Когда Филипп был маленьким, он вешал на себя сумку с игрушечными инструментами и стоял рядом с папой, пока тот что-то чинил. «Компрессор сдох», — торжественно повторял он, сияя от собственной значимости. Такой был прикольный малыш! Мы все его обожали. Помню, я даже в те времена с ужасом думал о том, что он тоже вырастет.
Бедная Серена по-прежнему надрывно кричит наверху. Я наклоняюсь к Филиппу, ерошу его шевелюру и говорю:
— Пойду наверх, успокою ребенка.
— У них принцип: наревется — уснет, — замечает мама.
— Похоже, не помогает. — Я встаю и направляюсь к лестнице.
Филипп смотрит мне вслед.
— Джад, — окликает он.
— Что?
Он ухмыляется:
— От тебя пахнет трахом.
23:40
Стоит мне взять Серену на руки — она тут же умолкает. Девочка в розовой пижаме, лысенькая, как старый старичок, только по периметру темнеют волосики.

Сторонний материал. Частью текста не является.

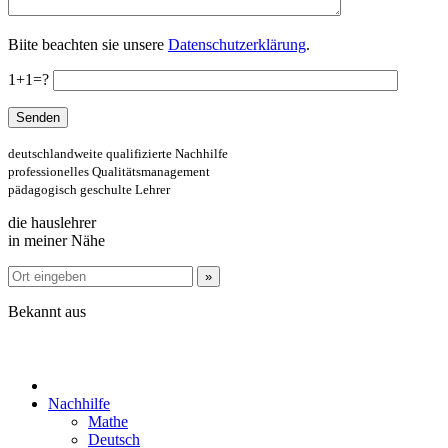
Biite beachten sie unsere
Datenschutzerklärung
.
1+1=?
deutschlandweite qualifizierte Nachhilfe
professionelles Qualitätsmanagement
pädagogisch geschulte Lehrer
die hauslehrer
in meiner Nähe
Bekannt aus
Nachhilfe
Mathe
Deutsch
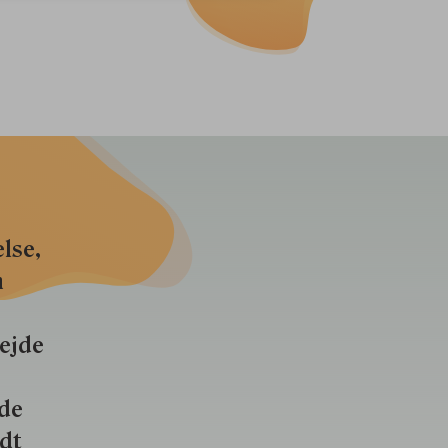
lse,
n
bejde
nde
ldt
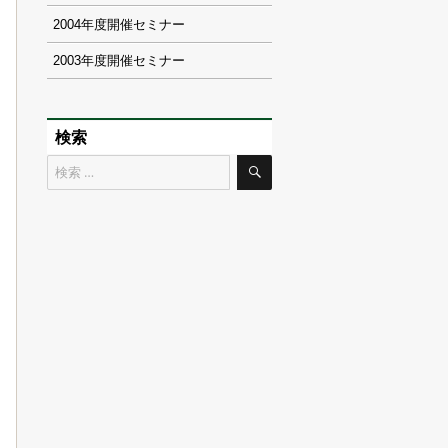
2004
2003
検索
検
検
索
索
対
象:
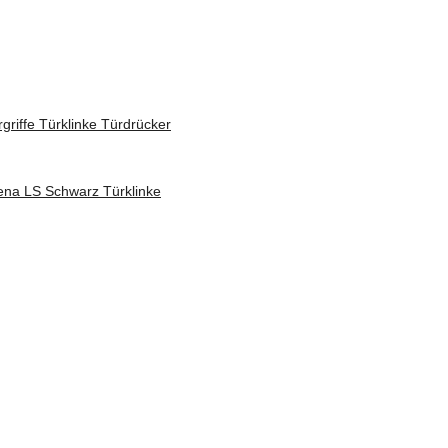
riffe Türklinke Türdrücker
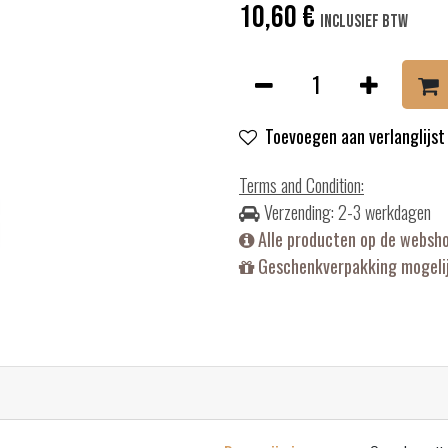
10,60
€
Inclusief btw
Toevoegen aan verlanglijst
Terms and Condition
:
Verzending: 2-3 werkdagen
Alle producten op de websh
Geschenkverpakking mogelij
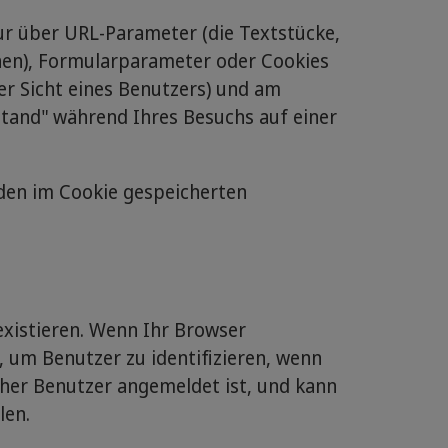
nur über URL-Parameter (die Textstücke,
nen), Formularparameter oder Cookies
er Sicht eines Benutzers) und am
stand" während Ihres Besuchs auf einer
 den im Cookie gespeicherten
existieren. Wenn Ihr Browser
, um Benutzer zu identifizieren, wenn
cher Benutzer angemeldet ist, und kann
len.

Мне она кажется совершенно невесомой.
— Ну, хватит реветь-то, все хорошо… — тихонько уговариваю я и произвожу разные нелепые звуки, которыми взрослые обычно общаются с младенцами.

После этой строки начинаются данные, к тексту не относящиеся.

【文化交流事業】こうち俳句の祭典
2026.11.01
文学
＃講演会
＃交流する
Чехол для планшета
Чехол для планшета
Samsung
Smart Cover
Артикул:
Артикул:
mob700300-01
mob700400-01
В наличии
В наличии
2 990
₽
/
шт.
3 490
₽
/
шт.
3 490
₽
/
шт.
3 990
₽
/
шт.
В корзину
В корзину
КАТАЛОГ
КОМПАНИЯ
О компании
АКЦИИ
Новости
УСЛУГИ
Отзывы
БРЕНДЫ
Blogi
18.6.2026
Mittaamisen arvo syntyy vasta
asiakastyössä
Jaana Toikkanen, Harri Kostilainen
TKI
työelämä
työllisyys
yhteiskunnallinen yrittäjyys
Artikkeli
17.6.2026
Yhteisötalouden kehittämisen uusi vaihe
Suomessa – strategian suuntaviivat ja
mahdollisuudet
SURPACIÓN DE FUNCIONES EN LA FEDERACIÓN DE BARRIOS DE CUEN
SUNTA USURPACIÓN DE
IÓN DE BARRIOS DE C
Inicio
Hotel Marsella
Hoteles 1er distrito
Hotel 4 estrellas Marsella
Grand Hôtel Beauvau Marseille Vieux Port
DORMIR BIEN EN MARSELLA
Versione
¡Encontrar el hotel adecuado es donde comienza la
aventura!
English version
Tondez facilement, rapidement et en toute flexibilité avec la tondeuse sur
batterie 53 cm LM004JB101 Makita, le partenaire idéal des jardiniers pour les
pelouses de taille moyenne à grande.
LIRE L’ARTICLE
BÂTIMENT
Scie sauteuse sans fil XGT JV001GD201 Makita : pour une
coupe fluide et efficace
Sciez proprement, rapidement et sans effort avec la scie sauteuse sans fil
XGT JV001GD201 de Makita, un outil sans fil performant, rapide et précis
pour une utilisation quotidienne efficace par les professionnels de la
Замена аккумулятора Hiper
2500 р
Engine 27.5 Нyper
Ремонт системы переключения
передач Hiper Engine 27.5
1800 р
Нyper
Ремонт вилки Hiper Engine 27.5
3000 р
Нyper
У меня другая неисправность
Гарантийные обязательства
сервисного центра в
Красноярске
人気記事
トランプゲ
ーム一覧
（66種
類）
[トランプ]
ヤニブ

Она неожиданно крепко, словно за последнюю соломинку, хватается крошечными пальчиками за мой подбородок. Словно он спасет ей жизнь, словно о нем-то она и плакала так долго и горько. Я сажусь на кровать, прилаживаю ее головенку себе на плечо и втягиваю в себя сладкий детский запах. Когда-нибудь она повзрослеет, мир примется ее гнуть и ломать, а она в ответ — обижаться и топать ногами. Потом будет заниматься с логопедом. Потом у нее вылезут прыщи, нальется грудь, пойдут скандалы с родителями. Она начнет страдать из-за своего веса, впадать в депрессии, кто-то разобьет ей сердце, будет у нее и счастье, и одиночество, и нужда в психотерапевте. Она разлюбит, влюбится, выйдет замуж, родит ребенка — такого же крошечного, как сейчас она сама. Но это все в будущем, и все ерунда, потому что пока она чиста и прекрасна… Я лежу навзничь на кровати, а она спит, посапывая, у меня на груди, и я любуюсь ее едва наметившимся носиком-кнопкой и красной ссадинкой на оттопыренной губе — от усердного сосания. Через пару минут, когда ее дыхание становится совсем спокойным и почти неслышным, я тихонько укладываю ее в кроватку, спускаюсь прямиком в подвал и уплываю в сон, а на груди у меня, там, где лежала девочка, по-прежнему тепло.